Ingredientes: 2 onzas de realidad, 1 onza de ficción, 4 gotas de ironía, 1 pizca de mala leche.
Preparación: Mezclar todos los ingredientes en el procesador de textos y servir adornado con signos de puntuación. Puede completarse con ginebra, vodka, tequila…
Tras la barra cada viernes Concha Mayo, nacida en Barcelona, escritora y fotógrafa ocasional.
Disfrutaba de un día de playa tranquilo, cuando un grupo de mujeres y niños se instaló a unos metros de mí.
Pude constatar que llegaban, a pesar de mis ojos cerrados y de los muchos metros que nos separaban; a pesar del sonido del mar y de la música que iba directa de mi iPhone hasta mis oídos. Y no, no soy vidente ni tengo poderes paranormales. Simplemente berreaban como si les fuera la vida en ello; todos ellos; desde los niños, a la abuela.
Los niños se fueron al agua y ellas seguían dando instrucciones y advertencias a las criaturas, a pesar de la evidente distancia entre ellos, por lo que levantaban aún más la voz, si es que eso era posible. Y, muy a mi pesar, constaté que sí; lo era.
Subí el volumen de la música para no oírlas. Estrategia inútil. Un cantante de heavy a su lado, parecería Julio Iglesias entonando baladas.
Las miré sin articular palabra; gesto que no les pasó inadvertido y les sirvió de acicate. No sólo aumentaron el volumen de sus voces, sino que me convirtieron en el centro de sus exabruptos. Es increíble las abundancia de expresiones que la “sabiduría” popular puso en boca de aquellas mujeres en cuestión de segundos.
Como colofón, una de ellas bramó:
-Si no quiere que la molesten, que se vaya a una playa privada.
¡Qué más habría querido yo! Y aunque en aquel momento no disponía de esa alternativa, decidí que el fantástico día de playa había llegado a su fin y era hora de irse con la música a otra parte, donde ya de paso pudiera oírla.
Me puse el vestido; las sandalias. Recogí la toalla húmeda y repleta de arena, y me dirigí hacia el paseo marítimo, sin intención de esquivarlas. Me miraban satisfechas, regodeándose ufanas en su victoria. Pero a pesar de su constante vocerío, ya casi no las oía. Tan sólo escuchaba los latidos de mi corazón retumbando en los tímpanos.
Cuando llegué a su altura me detuve y, de forma aparentemente imperturbable, cogí la toalla y la sacudí con todas mis fuerzas sobre ellas.
-¡¡¡Pero, ¿qué hace?!!! Rugió una de ellas, mientras se quitaban ofendidas la arena de encima.
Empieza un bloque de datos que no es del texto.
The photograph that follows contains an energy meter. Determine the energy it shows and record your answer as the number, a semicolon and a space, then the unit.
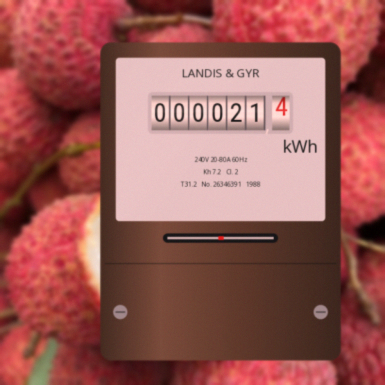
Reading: 21.4; kWh
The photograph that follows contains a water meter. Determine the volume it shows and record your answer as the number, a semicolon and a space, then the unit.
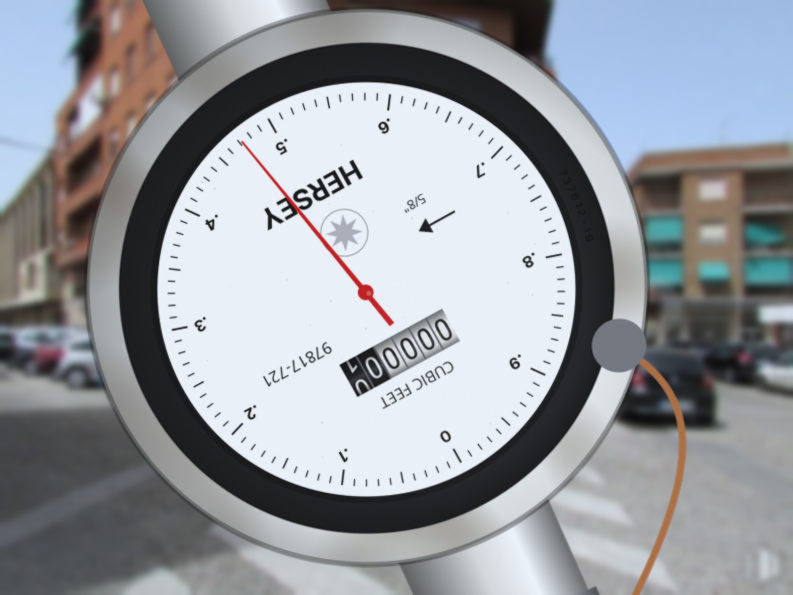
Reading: 0.47; ft³
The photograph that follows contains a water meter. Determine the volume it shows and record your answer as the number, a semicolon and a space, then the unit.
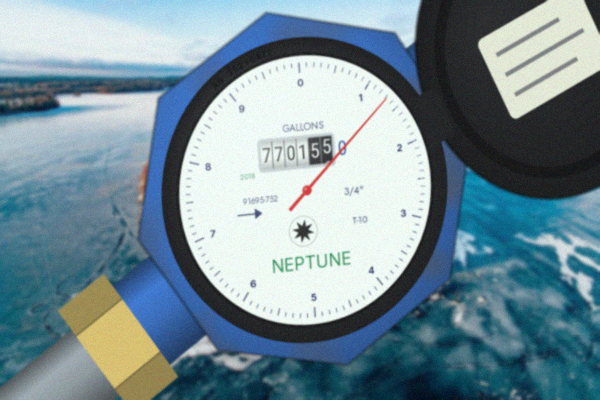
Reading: 7701551.3; gal
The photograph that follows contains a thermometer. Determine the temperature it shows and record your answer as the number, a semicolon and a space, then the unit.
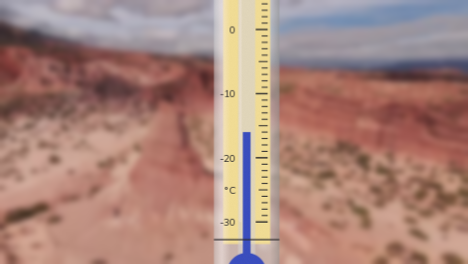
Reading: -16; °C
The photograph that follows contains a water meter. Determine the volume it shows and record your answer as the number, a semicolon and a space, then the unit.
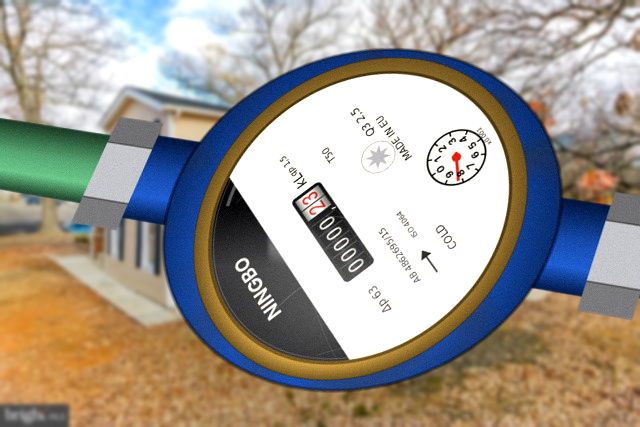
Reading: 0.238; kL
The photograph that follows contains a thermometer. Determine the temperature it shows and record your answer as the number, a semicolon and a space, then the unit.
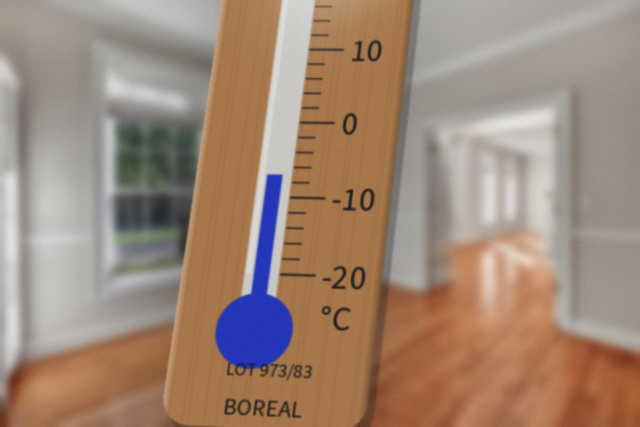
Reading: -7; °C
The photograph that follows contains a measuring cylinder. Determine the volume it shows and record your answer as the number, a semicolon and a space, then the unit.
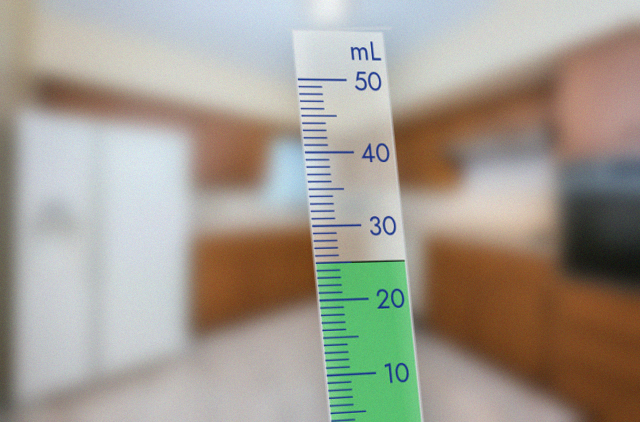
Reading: 25; mL
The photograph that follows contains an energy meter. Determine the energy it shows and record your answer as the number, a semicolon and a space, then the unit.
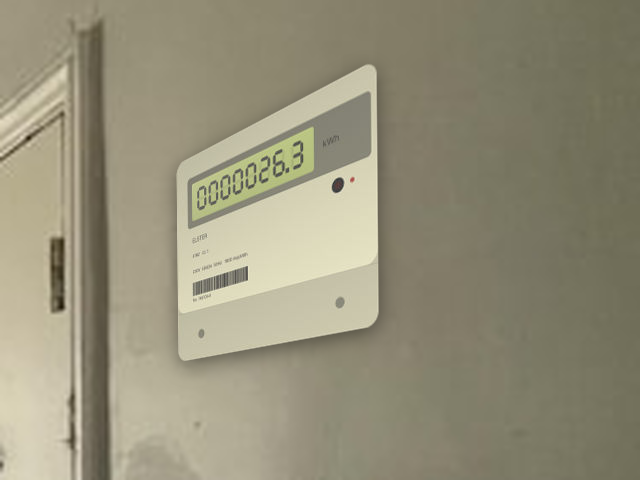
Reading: 26.3; kWh
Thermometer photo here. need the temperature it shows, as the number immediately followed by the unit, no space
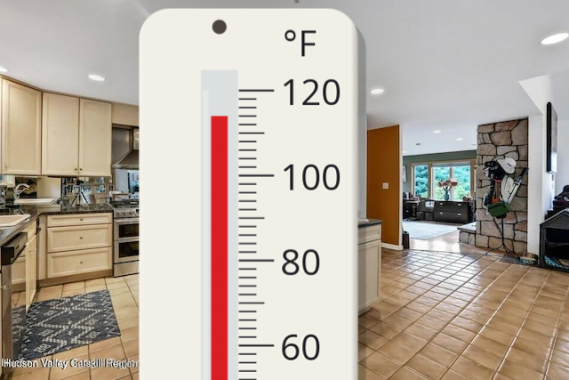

Ocultando mi ansiedad tras las gafas de sol, rematé la jugada:
-Si no queréis que os molesten, id a una playa privada.
2009-09-06 01:35
no soporto los gritos, ni la gente gritona … La gente discreta es gente virtuosa.
saludos.
2009-09-06 17:22
Genial, como siempre, Concha. Me habría preocupado si no fuera por esos latidos que retumbaban y esa ansiedad tras las gafas; yo, a veces, me quedo en los latidos, y me voy con la ansiedad en la boca del estómago, sin pasar a la acción, pero tan cerca.
Un beso.
2009-09-07 00:46
¡Gracias Ana!
En realidad, no lo viví en primera persona, pero me fue fácil de imaginar.